◆ PASSAGE:
··········

It's a return to realism — ever since the July 26 military coup in Niamey, France has been steadfast in its defense of its ally, President Mohamed Bazoum, who has been held by the coup plotters for nearly two months. This was untenable and ultimately counter-productive.
The French position was based on the legitimacy of an elected president, refusing the injunctions of a military regime which, by definition, runs counter to constitutional rules. Macron reaffirmed this firm position in his speech to French ambassadors gathered in Paris last month.
So, in his televised interview Sunday night, he finally announced the return to France of Ambassador Sylvain Itté, whose departure had been requested by the junta, and above all, the evacuation of some 1,500 French soldiers stationed in the country by the end of the year.
Why did he reverse course? Quite simply, it was clear that the standoff could not be won.
A delicate situation
With each passing day, this position became ever less salvageable. The prospect of regional military intervention was neither realistic nor desirable — adding war to instability cannot be the solution. This is clear, even if the countries of the region continue to push Paris for such a move, fearing a contagion of coups d'état.
The series of coups in French-speaking countries has put France in a delicate situation.
The departure from Niger is the culmination of this impasse.
In Chad, President Idriss Deby's son, who succeeded his father without respecting the constitutional order, was endorsed by Emmanuel Macron; then successive putsches in Mali, Burkina Faso and Niger were roundly condemned; finally, the one in Gabon was considered a family affair and provoked no crisis.
These different treatments weaken the legalist stance adopted in the region. Especially in a context where France has become the scapegoat for a triple failure — security failure in the face of the jihadists, political failure with the bankruptcy of facade democracies, and identity failure, with France still lingering in the world 60 years after independence. The departure from Niger is the culmination of this impasse.
Niger's President Mohamed Bazoum has been held by the coup plotters for nearly two months.
Spearing the abscess
France is condemned to completely overhaul its presence and posture in Africa. Today, it has cordial relations with non-French-speaking countries such as Nigeria and Kenya. But it has not settled the accounts of colonization and, perhaps above all, of its incestuous post-colonial relationship with the French-speaking world.
Françafrique is dead.
There is a page to turn if the identity aspirations of the new African generations are to be satisfied. Emmanuel Macron had intuited this in his first major African speech, in Ouagadougou, shortly after his election in 2017. But he's been a failed reformer and was unable to implement the changes he had envisaged.
Today, it's not enough to say that "Françafrique is dead," as the president reaffirmed last night, referring to France's influence over large French-speaking areas of the continent.
The departure from Niger poses serious problems for France, as it is taking place on the defensive in a seriously destabilized part of Africa. But it was ultimately necessary to spear this abscess, so as not to sacrifice the construction of another possible future with the continent.

··········

◆ SUPPLIED ENTRIES:
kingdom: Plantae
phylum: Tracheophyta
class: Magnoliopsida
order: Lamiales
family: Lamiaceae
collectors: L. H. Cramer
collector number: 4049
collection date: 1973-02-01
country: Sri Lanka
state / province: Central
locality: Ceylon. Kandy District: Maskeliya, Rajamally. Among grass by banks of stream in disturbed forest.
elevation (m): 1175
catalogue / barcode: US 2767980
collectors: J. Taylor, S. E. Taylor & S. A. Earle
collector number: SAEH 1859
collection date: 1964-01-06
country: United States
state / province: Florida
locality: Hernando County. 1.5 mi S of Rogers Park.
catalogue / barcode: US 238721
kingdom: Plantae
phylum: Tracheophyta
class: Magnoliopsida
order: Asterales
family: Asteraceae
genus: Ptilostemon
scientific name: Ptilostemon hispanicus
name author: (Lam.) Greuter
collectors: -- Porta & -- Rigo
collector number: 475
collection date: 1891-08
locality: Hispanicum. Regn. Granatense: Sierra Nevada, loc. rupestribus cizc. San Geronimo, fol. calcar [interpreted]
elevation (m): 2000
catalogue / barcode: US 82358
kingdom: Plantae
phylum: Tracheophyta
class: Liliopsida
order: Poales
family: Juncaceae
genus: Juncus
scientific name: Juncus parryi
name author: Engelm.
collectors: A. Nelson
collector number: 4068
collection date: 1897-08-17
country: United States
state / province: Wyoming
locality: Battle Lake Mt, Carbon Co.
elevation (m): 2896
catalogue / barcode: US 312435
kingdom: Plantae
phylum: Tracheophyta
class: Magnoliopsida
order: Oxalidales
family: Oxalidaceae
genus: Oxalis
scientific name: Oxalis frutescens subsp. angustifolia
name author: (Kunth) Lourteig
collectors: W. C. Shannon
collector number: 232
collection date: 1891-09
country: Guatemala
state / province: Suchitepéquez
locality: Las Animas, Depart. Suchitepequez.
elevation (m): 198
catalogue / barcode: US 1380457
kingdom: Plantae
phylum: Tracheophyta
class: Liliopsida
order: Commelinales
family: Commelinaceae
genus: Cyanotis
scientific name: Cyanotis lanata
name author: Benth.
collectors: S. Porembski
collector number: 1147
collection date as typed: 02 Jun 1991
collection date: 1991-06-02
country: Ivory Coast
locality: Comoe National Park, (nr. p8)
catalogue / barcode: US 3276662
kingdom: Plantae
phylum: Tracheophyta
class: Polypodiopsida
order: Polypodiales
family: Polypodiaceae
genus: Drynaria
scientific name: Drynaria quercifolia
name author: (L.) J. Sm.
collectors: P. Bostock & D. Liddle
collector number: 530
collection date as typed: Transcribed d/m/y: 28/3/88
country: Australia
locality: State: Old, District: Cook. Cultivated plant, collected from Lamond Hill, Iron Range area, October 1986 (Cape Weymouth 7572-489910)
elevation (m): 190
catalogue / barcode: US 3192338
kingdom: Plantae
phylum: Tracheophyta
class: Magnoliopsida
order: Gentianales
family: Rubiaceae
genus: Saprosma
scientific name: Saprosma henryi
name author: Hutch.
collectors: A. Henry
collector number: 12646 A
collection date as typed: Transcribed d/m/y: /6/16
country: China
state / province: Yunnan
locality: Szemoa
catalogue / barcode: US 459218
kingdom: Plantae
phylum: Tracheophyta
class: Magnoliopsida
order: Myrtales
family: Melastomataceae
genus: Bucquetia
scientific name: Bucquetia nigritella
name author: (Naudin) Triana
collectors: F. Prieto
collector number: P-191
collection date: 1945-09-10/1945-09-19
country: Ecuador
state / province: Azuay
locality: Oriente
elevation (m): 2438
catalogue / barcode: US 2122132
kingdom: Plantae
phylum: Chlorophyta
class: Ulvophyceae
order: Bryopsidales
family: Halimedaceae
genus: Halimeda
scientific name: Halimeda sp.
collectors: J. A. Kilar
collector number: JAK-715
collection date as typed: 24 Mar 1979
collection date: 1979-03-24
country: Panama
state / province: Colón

··········

◆ QUESTIONS TO ANSWER:
1 > From the commentary on Niger, quote the stretch from "In Chad, President" through "provoked no crisis.".
2 > Answer these questions using the commentary on Niger:
(a) About how many French soldiers are to be evacuated from the country by the end of the year?
(b) In what city did Emmanuel Macron give his first major African speech?
(c) Which two non-French-speaking countries are named as having cordial relations with France?

◆ SOLUTIONS TO EACH TASK:
1 >
In Chad, President Idriss Deby's son, who succeeded his father without respecting the constitutional order, was endorsed by Emmanuel Macron; then successive putsches in Mali, Burkina Faso and Niger were roundly condemned; finally, the one in Gabon was considered a family affair and provoked no crisis.

2 >
(a) Some 1,500.
(b) Ouagadougou.
(c) Nigeria and Kenya.